━━━ EXTRACTED RECORDS

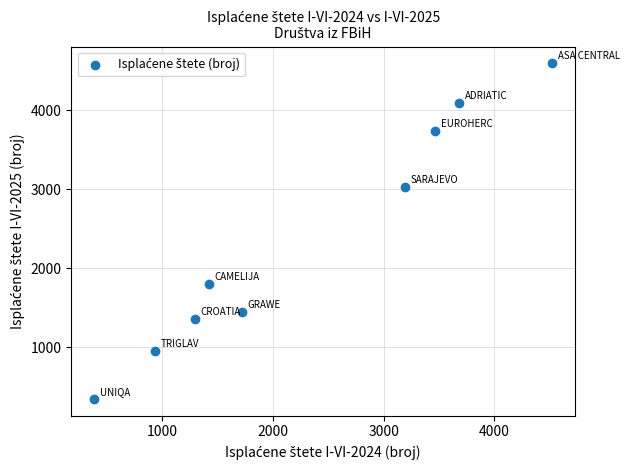

What is the range of Y values (max minus min)?

4254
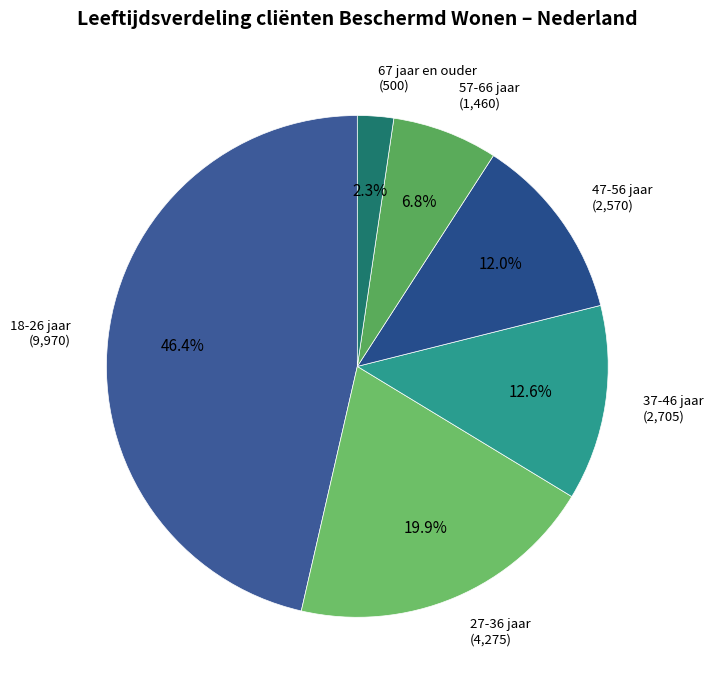

Combined, do 37-46 jaar and 57-66 jaar account for over 50%?

No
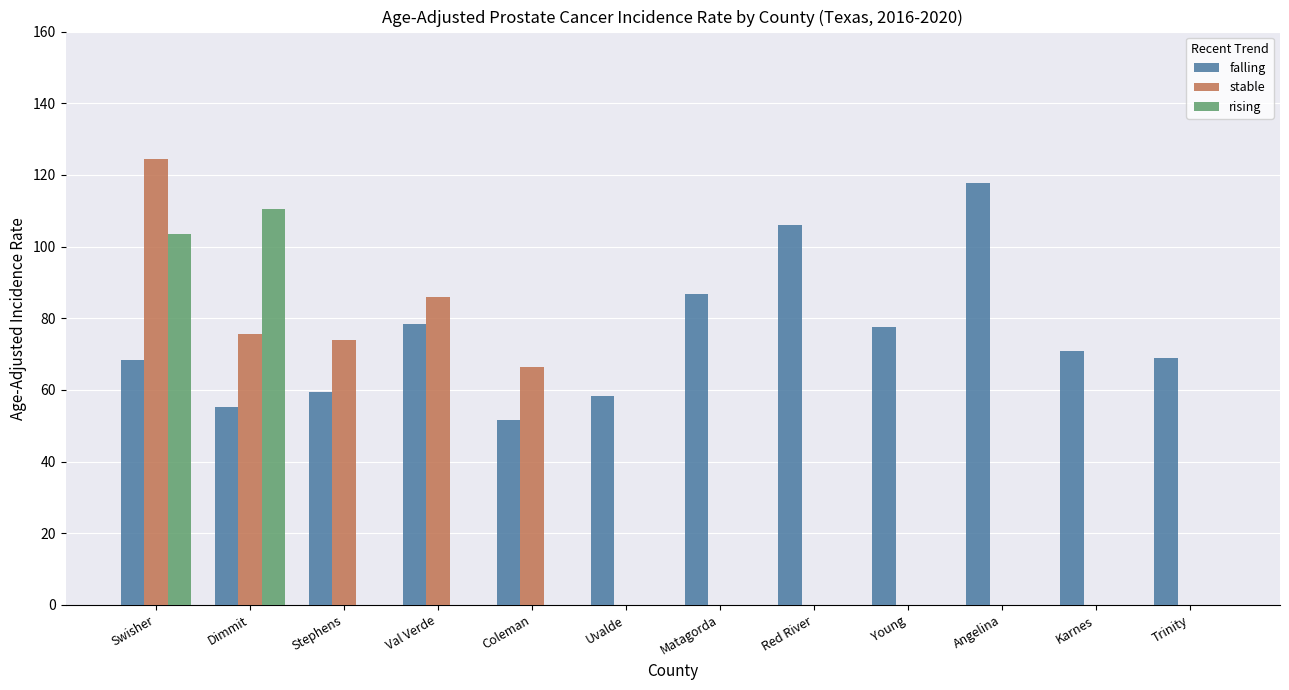

Which label corresponds to the largest value in the chart?

Swisher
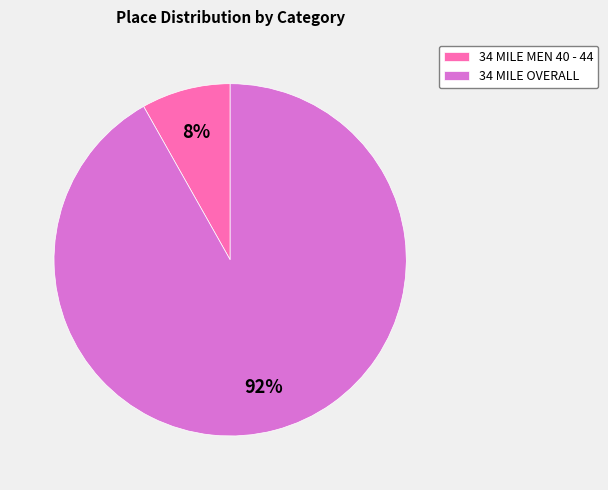

Rank the categories by value from lowest to highest.

34 MILE MEN 40 - 44, 34 MILE OVERALL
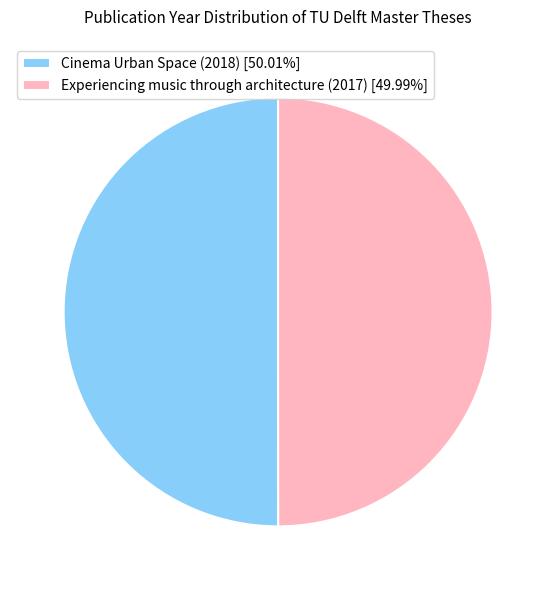

Is the sum of Cinema Urban Space (2018) [50.01%] and Experiencing music through architecture (2017) [49.99%] greater than half?

Yes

━━━━━━

### WHAT THE TASK REQUIRES
Reproduce the text of every row above word for word, leaving out the pictures.

### WRITTEN REPLY
What is the range of Y values (max minus min)?

4254

Combined, do 37-46 jaar and 57-66 jaar account for over 50%?

No

Which label corresponds to the largest value in the chart?

Swisher

Rank the categories by value from lowest to highest.

34 MILE MEN 40 - 44, 34 MILE OVERALL

Is the sum of Cinema Urban Space (2018) [50.01%] and Experiencing music through architecture (2017) [49.99%] greater than half?

Yes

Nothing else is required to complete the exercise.